Saved entries:
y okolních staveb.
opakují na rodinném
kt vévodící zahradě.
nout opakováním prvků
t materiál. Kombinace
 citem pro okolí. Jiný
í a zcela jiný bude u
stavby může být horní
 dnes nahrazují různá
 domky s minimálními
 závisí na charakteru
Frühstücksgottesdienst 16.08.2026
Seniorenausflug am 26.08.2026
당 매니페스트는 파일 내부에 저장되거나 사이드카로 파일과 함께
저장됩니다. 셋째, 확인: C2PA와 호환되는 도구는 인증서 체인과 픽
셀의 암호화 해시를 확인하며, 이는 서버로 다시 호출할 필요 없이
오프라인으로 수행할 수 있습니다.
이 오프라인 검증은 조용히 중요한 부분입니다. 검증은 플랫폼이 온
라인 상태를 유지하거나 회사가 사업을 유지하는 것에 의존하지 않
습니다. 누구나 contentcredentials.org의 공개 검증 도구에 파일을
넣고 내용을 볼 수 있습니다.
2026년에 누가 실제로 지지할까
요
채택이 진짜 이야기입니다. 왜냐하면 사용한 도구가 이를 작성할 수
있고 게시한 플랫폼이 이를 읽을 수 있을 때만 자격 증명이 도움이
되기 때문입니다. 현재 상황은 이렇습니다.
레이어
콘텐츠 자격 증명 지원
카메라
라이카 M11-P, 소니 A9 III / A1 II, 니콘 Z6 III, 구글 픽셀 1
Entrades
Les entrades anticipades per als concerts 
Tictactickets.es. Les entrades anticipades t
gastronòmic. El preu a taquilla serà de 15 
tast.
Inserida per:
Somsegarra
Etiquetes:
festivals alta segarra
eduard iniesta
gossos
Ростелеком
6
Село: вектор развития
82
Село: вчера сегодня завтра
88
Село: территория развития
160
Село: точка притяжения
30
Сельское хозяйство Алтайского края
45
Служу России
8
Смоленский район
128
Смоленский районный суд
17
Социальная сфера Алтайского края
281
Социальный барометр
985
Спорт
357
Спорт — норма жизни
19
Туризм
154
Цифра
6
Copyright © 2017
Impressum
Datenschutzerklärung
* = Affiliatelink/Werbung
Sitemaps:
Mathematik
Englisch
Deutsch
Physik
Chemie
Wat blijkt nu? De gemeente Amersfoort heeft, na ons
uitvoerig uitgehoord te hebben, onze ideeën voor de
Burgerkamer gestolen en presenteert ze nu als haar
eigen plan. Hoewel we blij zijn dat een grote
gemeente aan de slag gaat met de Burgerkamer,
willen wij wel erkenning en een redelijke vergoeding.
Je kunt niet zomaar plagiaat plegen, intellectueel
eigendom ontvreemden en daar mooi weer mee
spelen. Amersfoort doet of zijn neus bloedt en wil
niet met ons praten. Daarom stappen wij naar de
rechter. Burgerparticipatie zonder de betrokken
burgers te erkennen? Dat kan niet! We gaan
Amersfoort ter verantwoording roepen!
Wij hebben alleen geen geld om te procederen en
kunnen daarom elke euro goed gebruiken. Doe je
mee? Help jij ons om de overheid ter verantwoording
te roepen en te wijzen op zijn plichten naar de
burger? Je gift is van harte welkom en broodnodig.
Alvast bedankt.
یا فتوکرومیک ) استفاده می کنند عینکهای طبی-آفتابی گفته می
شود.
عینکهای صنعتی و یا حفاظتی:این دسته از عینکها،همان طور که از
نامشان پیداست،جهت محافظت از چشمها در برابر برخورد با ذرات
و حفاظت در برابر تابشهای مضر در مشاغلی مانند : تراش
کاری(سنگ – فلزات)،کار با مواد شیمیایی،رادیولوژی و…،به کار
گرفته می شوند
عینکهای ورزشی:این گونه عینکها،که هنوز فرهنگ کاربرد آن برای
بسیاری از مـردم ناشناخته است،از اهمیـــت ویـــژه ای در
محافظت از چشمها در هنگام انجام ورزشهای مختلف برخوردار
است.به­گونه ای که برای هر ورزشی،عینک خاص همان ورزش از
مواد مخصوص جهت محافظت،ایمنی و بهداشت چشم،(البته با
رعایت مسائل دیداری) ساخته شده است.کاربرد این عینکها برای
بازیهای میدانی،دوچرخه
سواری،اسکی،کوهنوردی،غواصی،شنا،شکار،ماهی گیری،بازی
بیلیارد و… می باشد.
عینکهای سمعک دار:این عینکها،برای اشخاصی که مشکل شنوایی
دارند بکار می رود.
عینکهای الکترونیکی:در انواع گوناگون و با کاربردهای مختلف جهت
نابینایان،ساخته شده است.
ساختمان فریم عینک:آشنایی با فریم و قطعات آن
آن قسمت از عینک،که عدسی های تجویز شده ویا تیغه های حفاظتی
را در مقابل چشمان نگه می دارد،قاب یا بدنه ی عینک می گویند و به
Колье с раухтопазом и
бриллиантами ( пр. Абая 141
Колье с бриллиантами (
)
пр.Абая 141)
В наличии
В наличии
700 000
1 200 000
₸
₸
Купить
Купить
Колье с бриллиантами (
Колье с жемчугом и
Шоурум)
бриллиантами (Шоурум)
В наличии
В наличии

The problem: Above are the records. Identify each line that contains the word "حفاظتی".

Exercise answer:
عینکهای صنعتی و یا حفاظتی:این دسته از عینکها،همان طور که از
آن قسمت از عینک،که عدسی های تجویز شده ویا تیغه های حفاظتی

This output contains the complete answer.